Other issues along the path of evolution include defining the best business model, identifying partners, and various operational and service delivery processes.

Push to Cloud

As 5G technology and networks evolve, edge computing can provide high-performance, on-demand and cost-effective platforms capable of supporting a growing number of use cases. This was demonstrated in Malaysia with the 5G use cases, many of which envision Langkawi as a smart island and a demonstration of smart city living.

“However, when it comes to new edge services solutions, there are still opportunities for CSPs to determine the right business model and establish sustainable revenue streams,” admits Wong.

A significant move is to push and deepen cloud computing options, that can be illustrated in the launch of Cloud Alpha by TM in Malaysia.

Commenting on Malaysia’s Cloud Alpha, which is positioned as the country’s first comprehensive hybrid cloud service, Wong says: “With 5G technology requiring high-speed connectivity and ultra-low latency, cloud platforms are in a position to help CSPs host network function and offload from the data centre. By leveraging on edge technology, CSPs can host data centres across the nation without the need to acquire new properties.”

“Within APAC, operators in Malaysia, Singapore South Korea, Japan and China are the early movers when it comes to edge cloud infrastructure deployment with commercial applications well underway.,” he continued.

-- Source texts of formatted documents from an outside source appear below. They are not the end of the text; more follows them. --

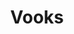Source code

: ---
layout: home

title: Vooks
titleTemplate: Util Composables for Vue

hero:
  name: Vooks
  text: Util Composables for Vue
  actions:
    - theme: brand
      text: Get Started
      link: /get-started/
    - theme: alt
      text: View on GitHub
      link: https://github.com/07akioni/vooks
---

“The three leading operators in China have either begun large scale, pre-commercial edge cloud network construction or are engaged in pilot projects using multi-access edge computing (MEC). CenturyLink has also fortified its global edge delivery footprint in 11 cities across APAC by leveraging the revamped version of its edge computing platform — content delivery network (CDN). “

A collaborative approach will be critical with 5G applications that may require data to cross borders. “In a case where a surgeon in Singapore is performing a survey in Malaysia, both edge sites require similar capacity and latency to leverage on 5G and perform on the patient successfully.”

“The infrastructure architecture of next-generation telecoms and edge brings forth economic benefits to various sectors. With the application of these technologies, the ability of other industries such as agriculture, health and manufacturing to adapt to new technologies is increased,” he adds.

Looking ahead, Danny concluded: “Combined with other technologies such as 5G, IoT, and data analytics, the applications and use cases for edge is immense. In Asia Pacific, particularly Southeast Asia, where social media and online platform usage is high, the adoption of 5G technology is expected to accelerate.”